FRIDA KAHLO

FRIDA KAHLO: BIOGRAPHY FOR KIDS

Frida Kahlo was born in Coyoacán, Mexico (just south of Mexico City) in La Casa Azul (which is now a museum) July 6, 1907. She grew up in this house with her parents and 6 sisters, during the Mexican revolution, which started in 1910. She loved to draw when she was a child, preferring to be alone than playing with her sisters. During her life, she had many, many medical problems and injuries that caused her a lot of physical pain; this is important to note because her pain and isolation is reflected in her paintings.

At age 6, Frida caught a disease called polio, which damaged her right leg. When she was 18 she was in a terrible bus accident that broke her spinal cord, collarbone, ribs, pelvic bone, leg, foot, and shoulder. An iron rail pierced her torso and through the terrible injury she was never able to have children. She was in an enormous amount of constant pain and had to be in a body cast for 3 months.

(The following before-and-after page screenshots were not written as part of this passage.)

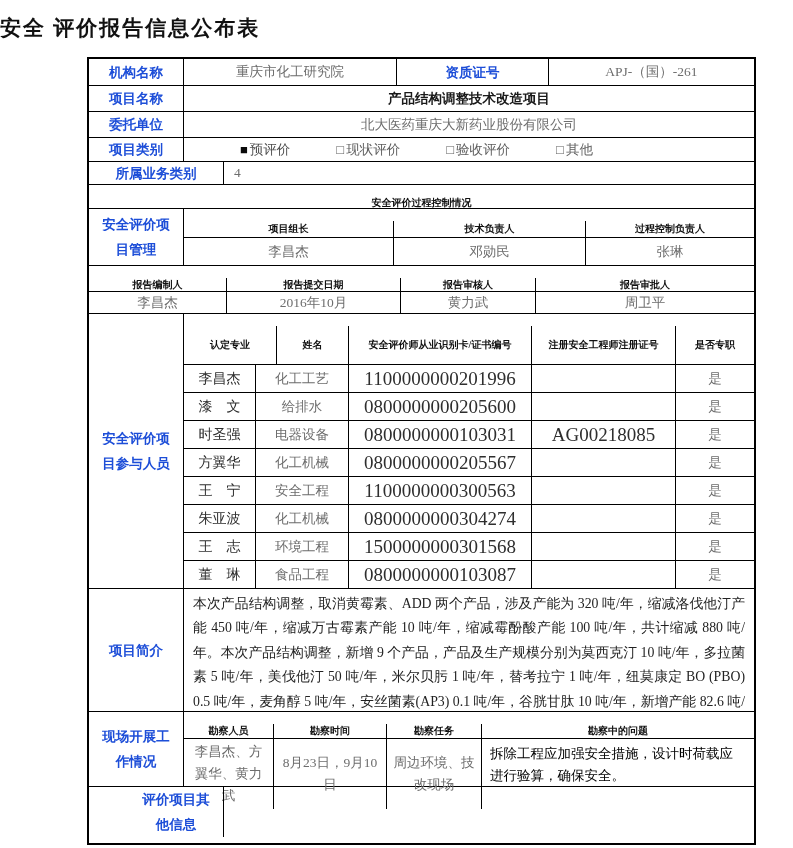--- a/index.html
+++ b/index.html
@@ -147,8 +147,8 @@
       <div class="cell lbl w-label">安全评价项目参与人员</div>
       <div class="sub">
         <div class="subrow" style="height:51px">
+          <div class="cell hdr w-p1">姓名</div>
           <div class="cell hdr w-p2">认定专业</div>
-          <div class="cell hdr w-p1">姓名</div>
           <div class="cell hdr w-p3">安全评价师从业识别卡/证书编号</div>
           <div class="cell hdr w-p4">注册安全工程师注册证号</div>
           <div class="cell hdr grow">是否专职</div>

Even after the case was removed, on and off for the rest of her life Frida would spend months at a time lying in bed in La Casa Azul or in the hospital: during this time in bed she painted what she felt and saw.

Frida was a strong voice for women, at a time when women did not have as many rights as they do now. The was an advocate for indigenous rights, and spoke against commercialization and imperialism, sometimes between industrialized US and pre-industrial Mexico. Frida Kahlo died July 14, 1954.